Dive Brief:
- BMO Harris pledged Monday to commit $40 billion to underserved communities across the bank's expanded footprint in the U.S. in a move meant to assuage regulators and opponents of its $16.3 billion proposed acquisition of Bank of the West from BNP Paribas.
- The five-year effort aims to boost homeownership and small-businesses growth in low-to-moderate income (LMI) neighborhoods and communities of color.
- Roughly $16 billion of the pledge targets California, where Bank of the West is based.
Dive Insight:
BMO developed the plan with input from more than 85 community groups through listening sessions facilitated by the National Community Reinvestment Coalition (NCRC) and the California Reinvestment Coalition (CRC). A number of community advocates expressed their concerns over the deal during a July public hearing held by the Federal Reserve and the Office of the Comptroller of the Currency (OCC).
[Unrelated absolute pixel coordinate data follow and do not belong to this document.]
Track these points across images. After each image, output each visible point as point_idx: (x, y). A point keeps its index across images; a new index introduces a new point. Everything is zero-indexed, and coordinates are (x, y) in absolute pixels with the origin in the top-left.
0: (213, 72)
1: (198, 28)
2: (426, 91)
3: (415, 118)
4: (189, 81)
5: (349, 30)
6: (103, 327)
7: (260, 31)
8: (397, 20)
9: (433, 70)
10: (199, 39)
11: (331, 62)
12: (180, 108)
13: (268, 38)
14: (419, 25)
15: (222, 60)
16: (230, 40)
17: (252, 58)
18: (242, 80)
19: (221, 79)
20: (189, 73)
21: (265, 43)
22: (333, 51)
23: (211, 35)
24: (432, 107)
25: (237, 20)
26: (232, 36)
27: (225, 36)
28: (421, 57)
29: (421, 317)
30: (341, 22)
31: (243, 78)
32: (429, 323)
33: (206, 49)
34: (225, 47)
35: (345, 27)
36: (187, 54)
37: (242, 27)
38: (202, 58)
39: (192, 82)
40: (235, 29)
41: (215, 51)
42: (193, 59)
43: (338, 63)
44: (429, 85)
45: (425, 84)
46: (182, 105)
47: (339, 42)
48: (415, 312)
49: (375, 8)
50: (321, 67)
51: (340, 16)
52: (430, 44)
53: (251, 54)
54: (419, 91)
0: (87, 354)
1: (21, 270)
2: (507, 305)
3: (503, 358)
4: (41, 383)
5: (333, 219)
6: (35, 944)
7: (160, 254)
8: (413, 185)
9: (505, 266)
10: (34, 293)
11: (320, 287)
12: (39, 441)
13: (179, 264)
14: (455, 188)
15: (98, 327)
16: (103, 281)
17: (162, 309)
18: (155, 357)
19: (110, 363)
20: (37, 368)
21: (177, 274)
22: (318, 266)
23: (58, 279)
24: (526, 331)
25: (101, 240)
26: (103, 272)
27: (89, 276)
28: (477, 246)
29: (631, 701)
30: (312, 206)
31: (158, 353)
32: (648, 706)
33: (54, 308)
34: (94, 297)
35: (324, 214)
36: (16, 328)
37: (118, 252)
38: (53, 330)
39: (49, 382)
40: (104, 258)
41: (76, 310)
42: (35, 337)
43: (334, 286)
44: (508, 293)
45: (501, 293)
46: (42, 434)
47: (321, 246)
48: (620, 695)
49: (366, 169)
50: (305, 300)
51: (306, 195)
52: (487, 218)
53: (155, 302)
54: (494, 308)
Many reservations centered on BMO’s track record of mortgage lending to nonwhite borrowers and the deal’s potential impact in California.
"We have a duty to continue addressing the barriers that disproportionately affect people of color and remain committed to creating more opportunities that achieve progress for all," David Casper, BMO’s U.S. CEO, said Monday in a statement.
The plan comes, too, as the Bank of the West acquisition’s one-year deadline approaches in late December.
Monday’s announcement builds off BMO’s EMpower effort, a $5 billion initiative launched in 2020 and aimed at a more inclusive economic recovery. More than half of the $40 billion tied to Monday’s plan is meant to benefit communities of color and combat the racial wealth gap.
BMO will designate $7.5 billion of the community benefits plan to home lending, with around 75% aimed at communities of color. Around $5.1 billion of that total targets California.
The bank pledged $16.5 billion toward small-business lending, including $5.3 billion targeting California. Roughly 60% is aimed at nonwhite communities, BMO said. The bank is also putting $200 million toward expanding its small-business programs that support women-, Black- and Latinx-owned businesses, as well as a new program for Native American-owned businesses.
About $17.5 billion will go toward community development loans, investments and other support for underserved communities, the bank said — including $6.1 billion in California.
In a statement, NCRC CEO Jesse Van Tol called the community benefits plan “a substantial move in the right direction.”
"Mergers must provide a clear public benefit,” CRC CEO Paulina Gonzalez-Brito said. “This agreement accomplishes this through increased investment and services in LMI communities and communities of color and increased lending to BIPOC-owned small businesses.”